The remediation steps are straightforward but demand attention to your specific environment:

  1. Identify affected hosts. List all Azure Linux instances (physical or virtual) in your inventory. Check which kernel version each is running (uname -r). Microsoft’s advisory does not specify a fixed kernel version publicly, but the update is distributed through the standard package manager. On Azure Linux, you can query for available kernel updates with tdnf check-update kernel.

  2. Apply the update. Install the patched kernel via your normal package management workflow:
    bash sudo tdnf update kernel
    After the update, reboot the instance to load the new kernel. For highly available services, perform a rolling update to avoid downtime.

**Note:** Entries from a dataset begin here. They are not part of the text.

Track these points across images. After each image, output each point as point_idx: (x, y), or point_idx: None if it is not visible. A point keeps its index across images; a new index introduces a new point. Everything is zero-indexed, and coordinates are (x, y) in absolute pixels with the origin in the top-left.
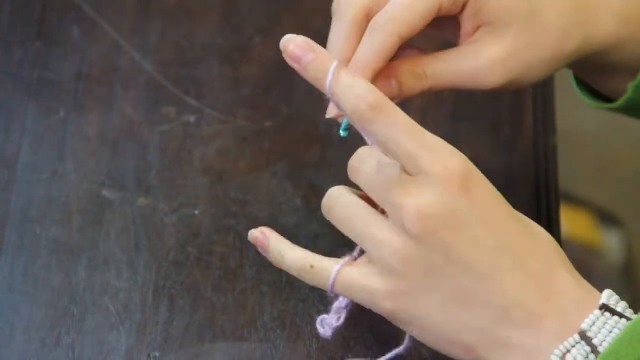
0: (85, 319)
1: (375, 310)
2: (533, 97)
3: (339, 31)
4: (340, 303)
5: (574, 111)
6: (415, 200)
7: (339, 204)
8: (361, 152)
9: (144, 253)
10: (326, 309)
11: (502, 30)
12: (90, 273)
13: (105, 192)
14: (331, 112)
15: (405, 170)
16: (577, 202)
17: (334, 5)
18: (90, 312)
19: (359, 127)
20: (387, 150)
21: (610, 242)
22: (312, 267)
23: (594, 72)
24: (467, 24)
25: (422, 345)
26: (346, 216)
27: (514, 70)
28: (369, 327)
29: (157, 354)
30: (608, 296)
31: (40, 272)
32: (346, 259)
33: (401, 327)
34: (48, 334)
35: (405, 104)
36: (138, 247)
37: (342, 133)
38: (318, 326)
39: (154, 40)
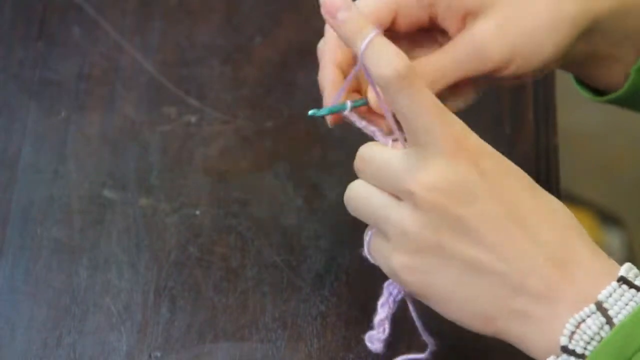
0: (86, 319)
1: (398, 283)
2: (534, 96)
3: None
4: (380, 315)
5: (575, 111)
6: (424, 176)
7: (358, 193)
8: (362, 152)
9: (145, 253)
10: (327, 309)
11: (486, 10)
12: (91, 273)
13: (106, 192)
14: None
15: (411, 155)
16: (578, 201)
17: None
18: (91, 312)
19: (383, 95)
20: (404, 121)
21: (611, 242)
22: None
23: (595, 63)
24: (449, 24)
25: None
26: (363, 203)
27: (510, 39)
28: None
29: (158, 354)
30: (627, 269)
31: (41, 272)
32: None
33: (423, 300)
34: (49, 334)
35: None
36: (139, 247)
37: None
38: (367, 344)
39: (155, 41)
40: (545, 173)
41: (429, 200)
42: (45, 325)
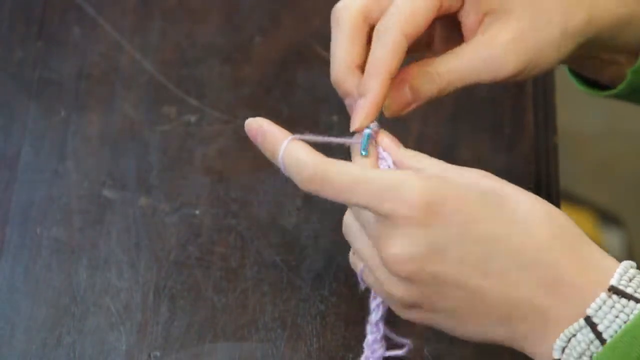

  3. Verify the fix. After reboot, confirm the kernel version has changed. You can also examine the loaded modules (lsmod | grep bcm_sf2) to see if the driver is active. A patched kernel will have the driver either not loaded (on unaffected hardware) or fixed.

  4. Mitigate if you cannot patch immediately.
    - If the bcm_sf2 driver is not essential, blacklist it: create a file in /etc/modprobe.d/ with blacklist bcm_sf2. This prevents the driver from loading on next boot. Note that any network interfaces relying on this chip will be unavailable.
    - Restrict local access: enforce least privilege, monitor for suspicious kernel logs indicating driver reprobing, and limit shell access to trusted users.
    - Avoid driver reload operations: if your automation scripts bind/unbind the driver, temporarily disable those workflows until the patch is applied.

  5. Monitor for memory pressure. Even after patching, set up proactive monitoring of kernel memory usage. Tools like kmemleak (if enabled in your kernel) can catch similar leaks early. Track system-level metrics (slab usage, MemAvailable) over time to spot trends. An uptick in kernel slab allocations without a corresponding workload increase could indicate a new leak or an unpatched instance.

  6. Review your broader kernel update strategy. Kernel memory leaks are persistent across the industry. Treat kernel security updates with the same urgency as application patches. Azure Linux benefits from Microsoft’s direct oversight, so updates typically arrive quickly after upstream fixes. Automate patch deployment where possible, and test updates in a staging environment that mirrors production hardware.

Outlook.

Reference-count bugs in the Linux kernel are not going away. The mix of manual lifecycle management, complex error paths, and the sheer volume of driver code creates a constant background of similar issues. Microsoft’s prompt integration of the bcm_sf2 fix reflects a mature response pipeline, but the company’s advisory also hints at the broader challenge: Azure Linux is just one distribution, and many customers run a heterogeneous mix of Linux VMs. The fix for this CVE is available upstream for all distributions, so administrators managing other Linux systems should verify their own vendor’s status.

Microsoft’s use of CSAF/VEX data is a positive signal for transparency. As the industry moves toward standardized vulnerability reporting, consumers of Azure Linux can automate impact assessments and patch scheduling. This CVE serves as a test case: a relatively obscure driver bug becomes a manageable operational task when disclosure and remediation are clear.

The long-term lesson is one of discipline. Kernel memory leaks, even local-only ones, accumulate risk over time in always-on, high-uptime environments. Patch early, monitor aggressively, and assume that every missing put_device() is a slow-burning fuse.